A few weeks ago the source of Csmith, a C source generator designed to stress the code generation phase of a compiler, was released. Over the years various people have written C compiler stress testers, most recently NPL implemented one in Java, but this is the first time that the source has been released. Imagine my disappointment on discovering that Csmith contained around 40 KLOC of code, only a bit smaller than a C compiler I had once help write. I decided to see if my ‘human characteristics’ generator could be used to create a compiler code generator stress tester.

The idea behind compiler code generator stress testing is to generate a program containing some complicated sequence of code, compile and run it, comparing the value produced against the value that is supposed to be produced.

I modified the human characteristics generator to produce pairs of statements like the following:

i = i_3 * i_6 & i_2 << i_7 ;
chk_result(i, 3 * 6 & 2 << 7, __LINE__);

the second argument to chk_result is the value that i should contain (while generating the expression to assign to i the corresponding constant expression with the variables replaced by their known values is also created).

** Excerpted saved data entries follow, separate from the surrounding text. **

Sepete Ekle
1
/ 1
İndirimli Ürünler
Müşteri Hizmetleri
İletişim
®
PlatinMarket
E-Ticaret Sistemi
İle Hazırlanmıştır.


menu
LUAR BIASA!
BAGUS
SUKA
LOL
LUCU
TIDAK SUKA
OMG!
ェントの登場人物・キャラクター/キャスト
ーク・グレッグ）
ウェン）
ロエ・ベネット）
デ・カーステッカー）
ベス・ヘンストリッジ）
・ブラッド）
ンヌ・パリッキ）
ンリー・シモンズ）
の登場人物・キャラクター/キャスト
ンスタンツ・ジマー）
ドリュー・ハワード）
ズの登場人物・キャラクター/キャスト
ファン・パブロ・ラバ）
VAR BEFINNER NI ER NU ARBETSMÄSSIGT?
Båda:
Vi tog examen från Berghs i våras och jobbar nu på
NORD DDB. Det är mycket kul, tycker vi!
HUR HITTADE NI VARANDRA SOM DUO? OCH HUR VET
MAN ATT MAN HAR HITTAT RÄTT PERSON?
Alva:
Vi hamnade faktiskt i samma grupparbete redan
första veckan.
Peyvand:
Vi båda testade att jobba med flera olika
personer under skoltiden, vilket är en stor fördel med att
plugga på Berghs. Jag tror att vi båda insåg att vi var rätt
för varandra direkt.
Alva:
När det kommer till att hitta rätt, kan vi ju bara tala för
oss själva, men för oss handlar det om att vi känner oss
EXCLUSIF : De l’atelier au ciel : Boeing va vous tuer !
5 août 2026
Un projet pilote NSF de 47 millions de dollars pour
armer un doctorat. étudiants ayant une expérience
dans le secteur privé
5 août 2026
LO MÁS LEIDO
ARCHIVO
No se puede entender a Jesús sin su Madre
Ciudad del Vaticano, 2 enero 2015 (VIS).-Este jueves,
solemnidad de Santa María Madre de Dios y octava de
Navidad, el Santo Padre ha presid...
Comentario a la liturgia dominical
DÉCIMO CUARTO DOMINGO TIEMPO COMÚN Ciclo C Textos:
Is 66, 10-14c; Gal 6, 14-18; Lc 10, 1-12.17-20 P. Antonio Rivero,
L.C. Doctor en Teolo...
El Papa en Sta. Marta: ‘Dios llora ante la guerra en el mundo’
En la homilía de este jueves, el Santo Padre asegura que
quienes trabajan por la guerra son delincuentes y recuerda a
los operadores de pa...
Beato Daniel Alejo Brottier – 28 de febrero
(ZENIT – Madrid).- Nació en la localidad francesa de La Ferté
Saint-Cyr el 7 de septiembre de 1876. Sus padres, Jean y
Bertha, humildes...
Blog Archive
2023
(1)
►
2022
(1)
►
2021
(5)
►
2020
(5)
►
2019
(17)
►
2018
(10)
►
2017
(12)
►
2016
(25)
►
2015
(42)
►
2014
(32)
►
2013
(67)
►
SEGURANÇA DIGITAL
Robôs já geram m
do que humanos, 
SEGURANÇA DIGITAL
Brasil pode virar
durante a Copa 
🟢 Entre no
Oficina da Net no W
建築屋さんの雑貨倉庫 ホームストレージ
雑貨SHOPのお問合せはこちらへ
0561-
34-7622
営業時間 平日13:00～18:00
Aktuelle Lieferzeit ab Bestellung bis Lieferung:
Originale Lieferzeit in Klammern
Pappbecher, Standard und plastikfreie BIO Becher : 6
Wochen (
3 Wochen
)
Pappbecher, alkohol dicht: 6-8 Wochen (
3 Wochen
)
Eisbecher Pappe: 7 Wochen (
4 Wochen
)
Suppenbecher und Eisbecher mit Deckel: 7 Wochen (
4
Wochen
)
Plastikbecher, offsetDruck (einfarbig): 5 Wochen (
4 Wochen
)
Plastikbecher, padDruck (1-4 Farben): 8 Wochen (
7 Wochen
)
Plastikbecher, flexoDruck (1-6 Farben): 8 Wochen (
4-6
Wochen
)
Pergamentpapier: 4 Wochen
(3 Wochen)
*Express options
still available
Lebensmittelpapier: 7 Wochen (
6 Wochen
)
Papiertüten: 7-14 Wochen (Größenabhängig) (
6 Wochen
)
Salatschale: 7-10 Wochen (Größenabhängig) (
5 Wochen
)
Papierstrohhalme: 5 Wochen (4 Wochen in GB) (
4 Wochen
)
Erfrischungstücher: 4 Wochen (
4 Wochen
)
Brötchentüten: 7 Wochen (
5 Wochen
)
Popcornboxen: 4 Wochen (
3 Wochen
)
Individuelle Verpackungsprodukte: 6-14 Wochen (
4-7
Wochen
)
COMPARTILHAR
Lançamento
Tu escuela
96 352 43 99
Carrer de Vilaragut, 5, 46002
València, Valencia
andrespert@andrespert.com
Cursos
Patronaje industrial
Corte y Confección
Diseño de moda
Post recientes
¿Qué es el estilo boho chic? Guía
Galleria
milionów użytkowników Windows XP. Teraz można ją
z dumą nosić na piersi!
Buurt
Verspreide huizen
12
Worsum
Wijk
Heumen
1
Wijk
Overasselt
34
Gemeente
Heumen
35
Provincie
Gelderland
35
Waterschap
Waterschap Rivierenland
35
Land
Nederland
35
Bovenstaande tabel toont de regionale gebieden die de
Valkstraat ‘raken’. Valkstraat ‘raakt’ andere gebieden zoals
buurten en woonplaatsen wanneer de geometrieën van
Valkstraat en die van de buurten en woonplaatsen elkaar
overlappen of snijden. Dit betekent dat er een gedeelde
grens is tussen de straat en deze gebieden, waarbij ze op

Having the compiler evaluate the constant expression simplifies the stress tester and provides another check that the compiler gets things right (or gets two different things wrong in the same way, in which case we probably don’t get to see any failure message). The first gcc bug I found concerned this constant expression (in fact this same compiler bug crops up with alarming regularity in the generated code).

As previously mentioned connecting variables in expressions to a corresponding definition is a lot of work. I simplified this problem by assuming that an integer variable i would be predefined in the surrounding support code and that this would be the only variable ever assigned to in the generated code.

There is some simple house-keeping that wraps everything within a program and provides the appropriate variable definitions.

The grammar used to generate full C expressions is 228 lines, the awk translator 252 lines and the Python interpreter 55 lines; just over 1% of Csmith in LOC and it is very easy to configure. However, an awful lot functionality needs to be added before it starts to rival Csmith, not least of which is support for assignment to more than one integer variable!